The well-connected laptop

Wi-Fi has become a standard feature on laptop PCs since Intel introduced its Centrino chipset. About 80 percent of the more than 50 million laptops expected to ship worldwide this year will include built-in Wi-Fi support.

As welcome as Wi-Fi connectivity is, it has three major weaknesses. Wi-Fi service is available only at isolated hot spots, found mainly in hotels, airports and coffee shops. Because Wi-Fi uses a shared connection, throughput can plummet at well-attended conferences. And Wi-Fi service lacks the seamless roaming that mobile phone users have come to expect.

Now that laptop users have been given a taste of wireless, it's likely that users will demand ubiquitous access, and the technologies to make it happen are finally coming together. But there are some important technical and business challenges the industry must address.

Properly constructed, 3G mobile phone networks provide access at DSL speeds anywhere you can use your mobile phone. Today, business users can access 3G wireless services from their laptops using adapter cards from companies such as Novatel and Kyocera.

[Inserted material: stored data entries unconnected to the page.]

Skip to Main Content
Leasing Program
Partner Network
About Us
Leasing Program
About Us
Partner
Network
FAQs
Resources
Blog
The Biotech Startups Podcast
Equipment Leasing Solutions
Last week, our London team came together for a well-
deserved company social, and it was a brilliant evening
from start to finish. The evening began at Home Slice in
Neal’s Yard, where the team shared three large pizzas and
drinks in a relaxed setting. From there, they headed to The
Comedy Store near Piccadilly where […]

Expect to see laptops with built-in 3G wireless in addition to Wi-Fi in 2006. Over time, laptops will integrate additional wireless services, such as 3G multicasting (for downloading multimedia content), WiMax and GPS for location-based services.

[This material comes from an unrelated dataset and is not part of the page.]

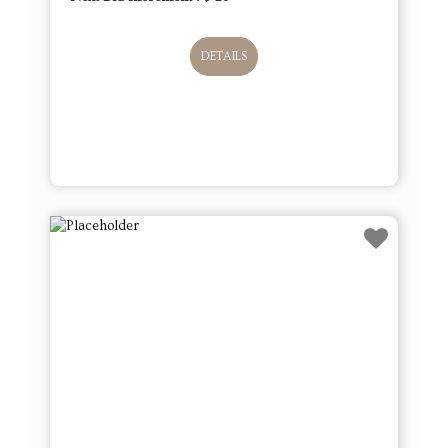
DETAILS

If that sounds too optimistic, note there are already mobile phones that support multiple frequency bands and multiple standards. Several manufacturers are even developing handsets integrating VoIP over Wi-Fi, also known as Vo-Fi.

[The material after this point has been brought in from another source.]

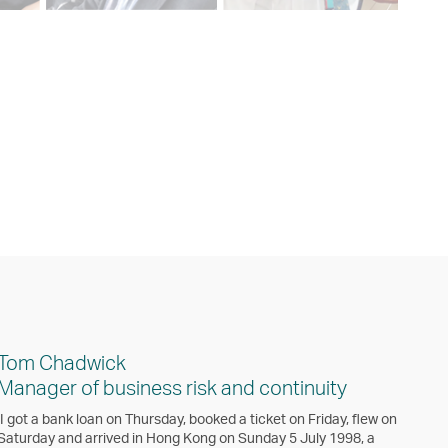
Tom Chadwick
Manager of business risk and continuity
‘I got a bank loan on Thursday, booked a ticket on Friday, flew on
Saturday and arrived in Hong Kong on Sunday 5 July 1998, a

The business challenges of integrating multiple wireless technologies in laptop PCs are more daunting than the technical challenges. There is no technical reason why 3G cellular and WiMAX can't be added to chipsets supporting Wi-Fi. It's the relationships between laptop manufacturers and 3G operators that could get complicated.

The integration of Wi-Fi in laptop PCs has opened the floodgates to personal broadband. The technical hurdles have fallen; the business hurdles are next. But the last 20 percent of product development -- the look and feel, packaging and third-party relationships -- is often the hardest part.